(Dataset records)
# # # # # # #

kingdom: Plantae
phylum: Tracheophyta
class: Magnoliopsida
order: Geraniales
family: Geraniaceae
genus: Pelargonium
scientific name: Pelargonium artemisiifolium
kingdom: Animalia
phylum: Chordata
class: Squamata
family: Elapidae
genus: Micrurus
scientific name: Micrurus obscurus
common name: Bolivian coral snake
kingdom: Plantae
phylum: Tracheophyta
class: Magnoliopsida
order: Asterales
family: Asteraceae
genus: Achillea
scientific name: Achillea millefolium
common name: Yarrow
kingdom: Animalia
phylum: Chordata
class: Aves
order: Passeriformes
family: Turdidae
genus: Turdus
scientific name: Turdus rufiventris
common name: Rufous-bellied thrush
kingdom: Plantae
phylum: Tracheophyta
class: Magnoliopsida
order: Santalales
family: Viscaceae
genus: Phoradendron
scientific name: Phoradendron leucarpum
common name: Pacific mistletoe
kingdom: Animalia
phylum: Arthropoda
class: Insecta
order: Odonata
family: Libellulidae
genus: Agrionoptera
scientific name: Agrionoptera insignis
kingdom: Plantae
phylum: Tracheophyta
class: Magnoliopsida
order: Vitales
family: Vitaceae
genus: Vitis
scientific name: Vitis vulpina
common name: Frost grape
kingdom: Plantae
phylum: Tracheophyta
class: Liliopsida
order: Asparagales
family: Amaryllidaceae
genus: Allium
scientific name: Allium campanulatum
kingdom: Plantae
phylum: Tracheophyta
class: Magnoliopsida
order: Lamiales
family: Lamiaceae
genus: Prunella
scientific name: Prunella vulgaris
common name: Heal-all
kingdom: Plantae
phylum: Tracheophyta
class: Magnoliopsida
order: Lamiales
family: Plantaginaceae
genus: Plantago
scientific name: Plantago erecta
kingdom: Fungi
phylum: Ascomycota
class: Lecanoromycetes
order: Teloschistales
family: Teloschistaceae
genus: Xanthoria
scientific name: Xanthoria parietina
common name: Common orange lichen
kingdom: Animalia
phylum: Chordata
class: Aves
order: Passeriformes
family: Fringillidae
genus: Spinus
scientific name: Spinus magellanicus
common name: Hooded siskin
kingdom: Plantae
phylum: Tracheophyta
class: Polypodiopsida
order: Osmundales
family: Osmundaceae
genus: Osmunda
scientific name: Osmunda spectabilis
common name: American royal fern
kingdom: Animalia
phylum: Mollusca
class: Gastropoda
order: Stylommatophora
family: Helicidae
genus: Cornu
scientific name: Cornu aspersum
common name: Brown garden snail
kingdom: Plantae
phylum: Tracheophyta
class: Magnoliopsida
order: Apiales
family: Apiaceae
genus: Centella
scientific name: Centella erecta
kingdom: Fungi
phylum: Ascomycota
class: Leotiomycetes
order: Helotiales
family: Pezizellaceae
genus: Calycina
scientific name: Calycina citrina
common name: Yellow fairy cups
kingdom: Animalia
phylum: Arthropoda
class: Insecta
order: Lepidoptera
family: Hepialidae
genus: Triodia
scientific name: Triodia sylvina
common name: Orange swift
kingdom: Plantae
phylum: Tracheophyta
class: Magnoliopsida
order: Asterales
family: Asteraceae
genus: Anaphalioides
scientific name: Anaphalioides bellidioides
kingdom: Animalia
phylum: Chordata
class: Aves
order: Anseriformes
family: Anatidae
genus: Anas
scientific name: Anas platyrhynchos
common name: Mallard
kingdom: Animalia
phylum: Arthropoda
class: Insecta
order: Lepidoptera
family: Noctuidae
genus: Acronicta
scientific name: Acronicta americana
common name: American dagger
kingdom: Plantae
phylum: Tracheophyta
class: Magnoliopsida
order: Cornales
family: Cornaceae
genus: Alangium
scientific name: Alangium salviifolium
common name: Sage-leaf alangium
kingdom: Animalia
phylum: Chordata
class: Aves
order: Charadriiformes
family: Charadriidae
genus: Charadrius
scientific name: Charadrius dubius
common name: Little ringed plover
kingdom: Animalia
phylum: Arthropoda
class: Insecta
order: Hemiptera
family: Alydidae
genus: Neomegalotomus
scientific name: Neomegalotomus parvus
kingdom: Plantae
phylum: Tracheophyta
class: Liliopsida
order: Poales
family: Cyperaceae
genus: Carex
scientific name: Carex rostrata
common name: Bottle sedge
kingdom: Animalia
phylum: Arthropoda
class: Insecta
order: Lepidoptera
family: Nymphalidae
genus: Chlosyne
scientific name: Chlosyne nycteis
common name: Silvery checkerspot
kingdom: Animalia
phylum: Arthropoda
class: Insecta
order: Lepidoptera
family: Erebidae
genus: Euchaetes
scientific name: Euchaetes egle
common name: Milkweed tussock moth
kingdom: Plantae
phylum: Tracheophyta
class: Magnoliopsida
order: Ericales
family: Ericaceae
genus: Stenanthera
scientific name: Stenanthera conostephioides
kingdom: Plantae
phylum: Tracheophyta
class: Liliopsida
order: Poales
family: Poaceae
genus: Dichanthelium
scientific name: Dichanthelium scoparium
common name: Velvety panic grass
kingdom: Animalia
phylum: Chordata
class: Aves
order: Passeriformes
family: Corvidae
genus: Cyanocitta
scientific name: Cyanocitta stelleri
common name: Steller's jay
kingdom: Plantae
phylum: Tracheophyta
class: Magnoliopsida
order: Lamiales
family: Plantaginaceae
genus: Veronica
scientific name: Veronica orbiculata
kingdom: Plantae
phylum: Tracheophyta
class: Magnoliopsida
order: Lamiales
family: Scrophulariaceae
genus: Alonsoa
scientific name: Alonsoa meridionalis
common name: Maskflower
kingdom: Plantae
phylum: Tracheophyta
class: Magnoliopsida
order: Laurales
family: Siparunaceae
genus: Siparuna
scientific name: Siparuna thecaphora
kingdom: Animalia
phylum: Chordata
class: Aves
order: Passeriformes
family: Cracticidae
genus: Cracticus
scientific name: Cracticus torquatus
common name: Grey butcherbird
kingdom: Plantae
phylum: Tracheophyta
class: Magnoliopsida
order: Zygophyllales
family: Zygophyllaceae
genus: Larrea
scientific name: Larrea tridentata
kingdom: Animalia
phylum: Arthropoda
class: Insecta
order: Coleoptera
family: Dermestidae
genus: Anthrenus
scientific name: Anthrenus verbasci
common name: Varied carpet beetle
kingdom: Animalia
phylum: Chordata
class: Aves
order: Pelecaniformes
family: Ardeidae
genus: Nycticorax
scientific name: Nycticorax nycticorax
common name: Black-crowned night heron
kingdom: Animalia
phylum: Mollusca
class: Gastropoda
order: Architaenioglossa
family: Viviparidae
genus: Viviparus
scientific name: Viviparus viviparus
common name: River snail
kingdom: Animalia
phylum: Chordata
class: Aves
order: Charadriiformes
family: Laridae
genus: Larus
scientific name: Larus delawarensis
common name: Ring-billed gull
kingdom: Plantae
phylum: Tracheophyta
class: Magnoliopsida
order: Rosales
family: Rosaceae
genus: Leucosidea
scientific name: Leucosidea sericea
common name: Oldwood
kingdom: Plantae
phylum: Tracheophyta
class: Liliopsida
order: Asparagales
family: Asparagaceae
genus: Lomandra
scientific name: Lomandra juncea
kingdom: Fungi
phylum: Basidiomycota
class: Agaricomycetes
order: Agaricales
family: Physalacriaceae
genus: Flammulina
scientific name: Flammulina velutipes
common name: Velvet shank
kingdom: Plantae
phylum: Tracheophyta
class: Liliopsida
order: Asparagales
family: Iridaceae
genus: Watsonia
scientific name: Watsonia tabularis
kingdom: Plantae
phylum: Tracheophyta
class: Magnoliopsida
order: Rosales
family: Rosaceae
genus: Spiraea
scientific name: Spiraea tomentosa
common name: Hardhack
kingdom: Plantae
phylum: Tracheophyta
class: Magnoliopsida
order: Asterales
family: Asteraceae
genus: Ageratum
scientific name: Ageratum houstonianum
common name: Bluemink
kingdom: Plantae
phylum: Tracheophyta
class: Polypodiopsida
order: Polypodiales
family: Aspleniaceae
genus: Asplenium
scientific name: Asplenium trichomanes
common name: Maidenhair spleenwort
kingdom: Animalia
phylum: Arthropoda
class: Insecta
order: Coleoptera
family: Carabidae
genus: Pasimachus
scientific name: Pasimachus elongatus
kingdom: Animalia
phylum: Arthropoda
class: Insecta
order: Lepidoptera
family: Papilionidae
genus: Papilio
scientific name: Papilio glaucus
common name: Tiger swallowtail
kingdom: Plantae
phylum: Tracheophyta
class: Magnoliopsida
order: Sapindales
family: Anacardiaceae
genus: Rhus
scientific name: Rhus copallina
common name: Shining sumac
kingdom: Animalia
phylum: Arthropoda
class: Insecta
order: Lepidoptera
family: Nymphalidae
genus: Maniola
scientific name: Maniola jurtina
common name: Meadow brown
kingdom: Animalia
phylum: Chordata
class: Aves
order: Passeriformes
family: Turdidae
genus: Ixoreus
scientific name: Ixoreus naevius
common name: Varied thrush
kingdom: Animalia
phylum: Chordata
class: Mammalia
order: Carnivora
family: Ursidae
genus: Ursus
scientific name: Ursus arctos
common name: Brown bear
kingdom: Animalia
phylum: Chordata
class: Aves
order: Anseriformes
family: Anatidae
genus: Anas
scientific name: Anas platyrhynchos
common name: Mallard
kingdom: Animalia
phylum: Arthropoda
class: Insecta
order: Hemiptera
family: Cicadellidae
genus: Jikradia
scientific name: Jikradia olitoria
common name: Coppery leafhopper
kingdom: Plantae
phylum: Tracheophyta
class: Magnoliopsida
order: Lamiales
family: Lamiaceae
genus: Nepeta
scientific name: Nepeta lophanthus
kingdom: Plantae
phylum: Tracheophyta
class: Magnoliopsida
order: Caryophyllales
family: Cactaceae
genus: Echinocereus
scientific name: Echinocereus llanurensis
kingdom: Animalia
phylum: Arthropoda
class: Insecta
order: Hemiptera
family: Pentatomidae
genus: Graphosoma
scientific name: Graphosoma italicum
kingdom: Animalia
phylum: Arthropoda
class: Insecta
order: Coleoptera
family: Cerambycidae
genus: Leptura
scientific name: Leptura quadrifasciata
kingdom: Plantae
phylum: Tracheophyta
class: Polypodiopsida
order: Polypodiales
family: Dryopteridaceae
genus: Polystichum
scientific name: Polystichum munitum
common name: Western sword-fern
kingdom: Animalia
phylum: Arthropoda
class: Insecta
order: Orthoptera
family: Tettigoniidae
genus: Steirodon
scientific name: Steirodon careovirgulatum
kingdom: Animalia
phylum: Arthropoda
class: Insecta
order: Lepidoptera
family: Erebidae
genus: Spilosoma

# # # # # # #

Please put the entries from the beginning through the line containing "scientific name: Allium campanulatum" into a two-column CSV with the headers entry and answer. Give one row per entry, with each field quoted and any line breaks turned into spaces.

entry,answer
"kingdom:","Plantae"
"phylum:","Tracheophyta"
"class:","Magnoliopsida"
"order:","Geraniales"
"family:","Geraniaceae"
"genus:","Pelargonium"
"scientific name:","Pelargonium artemisiifolium"
"kingdom:","Animalia"
"phylum:","Chordata"
"class:","Squamata"
"family:","Elapidae"
"genus:","Micrurus"
"scientific name:","Micrurus obscurus"
"common name:","Bolivian coral snake"
"kingdom:","Plantae"
"phylum:","Tracheophyta"
"class:","Magnoliopsida"
"order:","Asterales"
"family:","Asteraceae"
"genus:","Achillea"
"scientific name:","Achillea millefolium"
"common name:","Yarrow"
"kingdom:","Animalia"
"phylum:","Chordata"
"class:","Aves"
"order:","Passeriformes"
"family:","Turdidae"
"genus:","Turdus"
"scientific name:","Turdus rufiventris"
"common name:","Rufous-bellied thrush"
"kingdom:","Plantae"
"phylum:","Tracheophyta"
"class:","Magnoliopsida"
"order:","Santalales"
"family:","Viscaceae"
"genus:","Phoradendron"
"scientific name:","Phoradendron leucarpum"
"common name:","Pacific mistletoe"
"kingdom:","Animalia"
"phylum:","Arthropoda"
"class:","Insecta"
"order:","Odonata"
"family:","Libellulidae"
"genus:","Agrionoptera"
"scientific name:","Agrionoptera insignis"
"kingdom:","Plantae"
"phylum:","Tracheophyta"
"class:","Magnoliopsida"
"order:","Vitales"
"family:","Vitaceae"
"genus:","Vitis"
"scientific name:","Vitis vulpina"
"common name:","Frost grape"
"kingdom:","Plantae"
"phylum:","Tracheophyta"
"class:","Liliopsida"
"order:","Asparagales"
"family:","Amaryllidaceae"
"genus:","Allium"
"scientific name:","Allium campanulatum"